Are You an Intuitive Empath?

Confession: I’m an Intuitive Empath

Have you ever been told you’re too sensitive?
Do crowds overwhelm you?
Do you prefer a quiet night in to a noisy room of strangers?
Do you need long stretches of solitude just to feel like yourself again?

Do you feel compelled to help someone in pain... even when it costs you?

Known as the peacemaker, the one who hates conflict?
Do you see through people’s motives and intentions so clearly that lies never quite land?
Feel hypersensitive to noise, perfume, even the wrong tone of voice?

Do your moods swing for no obvious reason, as if you’ve absorbed weather that isn’t yours?
Do you carry a creative, artistic streak?
And if you’ve taken the Myers-Briggs, do you happen to fall into INFP or INFJ territory?

If this sounds familiar… you may be an intuitive empath.


What an empath is not

Being an empath isn’t depression. It isn’t antisocial behaviour either. In fact, solitude doesn’t depress us; it restores us. People love to label what they don’t understand, but being an empath is something else entirely.


Absorbing energy like a sponge

Here’s the thing: empaths absorb energies and emotions around them like sponges.
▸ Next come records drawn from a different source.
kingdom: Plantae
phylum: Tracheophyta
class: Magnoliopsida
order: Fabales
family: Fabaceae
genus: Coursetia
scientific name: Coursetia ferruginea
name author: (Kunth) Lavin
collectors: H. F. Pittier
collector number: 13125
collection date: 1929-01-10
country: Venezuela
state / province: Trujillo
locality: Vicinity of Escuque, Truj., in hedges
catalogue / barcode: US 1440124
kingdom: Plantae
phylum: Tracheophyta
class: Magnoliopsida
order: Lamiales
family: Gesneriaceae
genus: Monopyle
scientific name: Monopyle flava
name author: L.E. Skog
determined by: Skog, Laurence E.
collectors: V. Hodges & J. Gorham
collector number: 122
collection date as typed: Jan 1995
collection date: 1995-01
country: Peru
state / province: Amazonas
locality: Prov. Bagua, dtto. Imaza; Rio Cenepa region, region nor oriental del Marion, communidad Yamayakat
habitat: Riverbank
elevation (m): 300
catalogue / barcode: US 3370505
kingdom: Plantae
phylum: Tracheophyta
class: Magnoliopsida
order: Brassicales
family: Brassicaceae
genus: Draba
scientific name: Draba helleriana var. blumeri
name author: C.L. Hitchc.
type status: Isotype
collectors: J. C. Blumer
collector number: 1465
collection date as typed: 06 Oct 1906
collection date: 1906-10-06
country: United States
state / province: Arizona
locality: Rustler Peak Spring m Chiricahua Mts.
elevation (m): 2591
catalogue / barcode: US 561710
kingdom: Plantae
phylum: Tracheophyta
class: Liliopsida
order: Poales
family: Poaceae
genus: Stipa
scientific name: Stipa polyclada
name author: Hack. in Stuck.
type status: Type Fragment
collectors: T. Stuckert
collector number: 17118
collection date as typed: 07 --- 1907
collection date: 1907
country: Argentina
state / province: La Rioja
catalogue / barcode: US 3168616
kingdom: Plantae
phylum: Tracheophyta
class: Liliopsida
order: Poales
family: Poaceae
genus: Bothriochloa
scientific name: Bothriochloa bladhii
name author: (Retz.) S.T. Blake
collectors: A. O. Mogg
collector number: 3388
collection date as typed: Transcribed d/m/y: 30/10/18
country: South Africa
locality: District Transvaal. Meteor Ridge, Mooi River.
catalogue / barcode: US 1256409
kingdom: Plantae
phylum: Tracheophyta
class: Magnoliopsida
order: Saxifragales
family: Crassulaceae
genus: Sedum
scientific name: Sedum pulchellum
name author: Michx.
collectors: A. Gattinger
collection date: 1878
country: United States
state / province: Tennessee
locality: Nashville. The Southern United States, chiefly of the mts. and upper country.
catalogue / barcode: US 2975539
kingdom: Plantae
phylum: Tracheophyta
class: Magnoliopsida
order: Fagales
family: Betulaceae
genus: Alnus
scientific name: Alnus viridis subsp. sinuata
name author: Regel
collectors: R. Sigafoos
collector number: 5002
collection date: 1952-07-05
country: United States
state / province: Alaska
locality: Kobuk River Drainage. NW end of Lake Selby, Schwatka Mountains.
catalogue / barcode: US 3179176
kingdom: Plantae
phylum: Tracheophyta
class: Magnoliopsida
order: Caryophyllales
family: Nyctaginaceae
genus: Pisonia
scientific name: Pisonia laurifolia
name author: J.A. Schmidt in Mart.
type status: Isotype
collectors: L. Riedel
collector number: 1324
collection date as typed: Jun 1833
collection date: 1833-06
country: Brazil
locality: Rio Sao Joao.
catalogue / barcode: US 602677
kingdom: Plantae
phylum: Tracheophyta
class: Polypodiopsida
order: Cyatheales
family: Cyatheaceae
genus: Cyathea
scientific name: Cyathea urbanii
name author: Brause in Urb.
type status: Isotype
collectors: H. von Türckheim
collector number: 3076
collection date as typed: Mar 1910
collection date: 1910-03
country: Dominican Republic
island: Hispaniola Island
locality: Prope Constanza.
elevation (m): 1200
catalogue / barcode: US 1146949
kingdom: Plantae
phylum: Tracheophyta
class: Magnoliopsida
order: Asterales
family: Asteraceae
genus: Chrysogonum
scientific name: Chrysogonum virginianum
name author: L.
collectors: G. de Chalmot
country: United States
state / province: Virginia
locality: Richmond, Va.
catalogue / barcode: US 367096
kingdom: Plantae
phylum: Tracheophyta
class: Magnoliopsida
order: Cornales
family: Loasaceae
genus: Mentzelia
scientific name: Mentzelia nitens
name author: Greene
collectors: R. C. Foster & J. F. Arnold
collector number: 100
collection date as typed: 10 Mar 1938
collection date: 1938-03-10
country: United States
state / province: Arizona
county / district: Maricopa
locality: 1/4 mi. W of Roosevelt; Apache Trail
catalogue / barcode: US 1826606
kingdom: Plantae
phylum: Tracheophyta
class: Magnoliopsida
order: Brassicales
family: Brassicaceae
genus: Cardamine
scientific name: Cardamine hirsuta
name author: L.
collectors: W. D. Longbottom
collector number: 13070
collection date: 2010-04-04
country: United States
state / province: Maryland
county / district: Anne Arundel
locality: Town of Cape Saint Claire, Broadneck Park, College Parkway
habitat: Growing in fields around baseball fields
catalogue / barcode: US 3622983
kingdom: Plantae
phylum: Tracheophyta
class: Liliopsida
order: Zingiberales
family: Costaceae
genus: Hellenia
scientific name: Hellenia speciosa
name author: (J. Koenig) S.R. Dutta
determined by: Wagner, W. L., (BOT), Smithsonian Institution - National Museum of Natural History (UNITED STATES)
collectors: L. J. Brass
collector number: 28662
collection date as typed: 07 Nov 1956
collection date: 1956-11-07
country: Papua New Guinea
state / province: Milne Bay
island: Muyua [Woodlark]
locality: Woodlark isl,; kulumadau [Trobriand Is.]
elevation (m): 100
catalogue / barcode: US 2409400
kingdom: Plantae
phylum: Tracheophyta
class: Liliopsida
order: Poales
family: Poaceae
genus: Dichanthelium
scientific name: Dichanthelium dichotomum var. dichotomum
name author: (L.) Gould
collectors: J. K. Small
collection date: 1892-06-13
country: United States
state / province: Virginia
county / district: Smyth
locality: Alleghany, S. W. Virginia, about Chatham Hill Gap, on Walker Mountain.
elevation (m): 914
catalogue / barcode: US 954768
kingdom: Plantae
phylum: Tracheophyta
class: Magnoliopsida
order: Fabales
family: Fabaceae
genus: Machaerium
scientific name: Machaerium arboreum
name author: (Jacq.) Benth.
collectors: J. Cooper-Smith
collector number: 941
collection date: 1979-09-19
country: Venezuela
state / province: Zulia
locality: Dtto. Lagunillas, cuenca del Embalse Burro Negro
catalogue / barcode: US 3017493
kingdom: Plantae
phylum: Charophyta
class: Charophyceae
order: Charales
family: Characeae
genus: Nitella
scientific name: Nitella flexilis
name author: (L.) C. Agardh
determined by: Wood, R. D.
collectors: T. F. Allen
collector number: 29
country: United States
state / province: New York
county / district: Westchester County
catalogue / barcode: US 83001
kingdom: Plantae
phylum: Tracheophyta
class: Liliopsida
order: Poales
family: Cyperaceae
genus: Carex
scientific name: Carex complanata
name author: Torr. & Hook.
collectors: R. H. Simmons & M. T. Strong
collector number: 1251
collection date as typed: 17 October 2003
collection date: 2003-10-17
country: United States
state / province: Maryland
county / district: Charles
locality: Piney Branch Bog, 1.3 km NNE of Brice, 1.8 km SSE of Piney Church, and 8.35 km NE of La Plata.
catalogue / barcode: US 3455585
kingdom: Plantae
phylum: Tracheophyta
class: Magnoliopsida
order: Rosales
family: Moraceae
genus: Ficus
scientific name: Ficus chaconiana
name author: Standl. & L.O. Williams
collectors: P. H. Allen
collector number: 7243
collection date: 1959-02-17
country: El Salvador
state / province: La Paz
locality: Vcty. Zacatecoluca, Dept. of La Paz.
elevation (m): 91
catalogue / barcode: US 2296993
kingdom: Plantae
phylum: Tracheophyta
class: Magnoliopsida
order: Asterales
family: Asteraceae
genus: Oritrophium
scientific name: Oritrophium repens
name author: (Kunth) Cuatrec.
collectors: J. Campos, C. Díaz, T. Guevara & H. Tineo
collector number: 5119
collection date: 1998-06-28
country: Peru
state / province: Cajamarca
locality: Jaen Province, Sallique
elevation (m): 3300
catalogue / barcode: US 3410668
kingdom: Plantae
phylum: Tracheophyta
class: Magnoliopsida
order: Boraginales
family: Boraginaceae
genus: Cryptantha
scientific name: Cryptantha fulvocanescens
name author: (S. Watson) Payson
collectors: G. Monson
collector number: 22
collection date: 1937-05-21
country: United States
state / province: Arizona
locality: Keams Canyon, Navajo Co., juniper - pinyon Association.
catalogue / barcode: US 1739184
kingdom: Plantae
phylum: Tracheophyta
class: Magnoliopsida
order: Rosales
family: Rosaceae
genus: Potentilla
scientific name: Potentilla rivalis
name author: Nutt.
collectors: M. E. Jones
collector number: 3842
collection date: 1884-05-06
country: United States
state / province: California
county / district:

And that can be exhausting.

We can’t stand negative energy or energy vampires. It drains us faster than anything. I’ve been there: sitting in a room with people carrying resentment, jealousy, or hatred, and feeling sick before they even spoke.

When you’re the only empath in a space, especially in a work environment where you can’t limit contact, you keep it to yourself. You can’t explain the heavy pit in your stomach when you know someone doesn’t mean well. You just carry it.

I once had to work with some of the most negative people you can imagine. After a single day in their company, it could take me days to feel normal again. Pure torture. Thankfully, I no longer have to.


The truth about trust and distance

If someone has made an empath feel uncomfortable, unsafe, or heavy, it’s almost impossible for us to want to be around them again. We keep our distance.

An empath seeks out those who don’t exhaust them. It’s as simple — and as hard — as that.

Break an empath’s trust once, and you’ll likely never get it back. Trust is sacred.


How to be with an empath (if you love one)

  • Always be honest. Don’t pretend, don’t lie, don’t cover — we can tell.

  • Don’t judge. Accept us for who we are.

  • Welcome our help. Even if you didn’t ask for advice, offering support is how we show love.

  • Be considerate. We’re sensitive in ways you may never fully see. Aggression, violence, harsh criticism, even violent films can be too much.

  • Respect our need for space. Don’t push us into constant socialising. We’ll come out when the company feels right.

  • Encourage the good connections. Positive friends help empaths recharge. A weekly coffee with the right person can do wonders.


If you are an empath…

Protect your energy.

  • Limit or avoid negative people, crowds, energy vampires.

  • Meditate daily — it grounds you.

  • Showers and baths aren’t just hygiene; they’re cleansing rituals. Water washes off the residue you pick up.

And above all: don’t twist yourself into someone else’s version of “normal.” Always, always be yourself.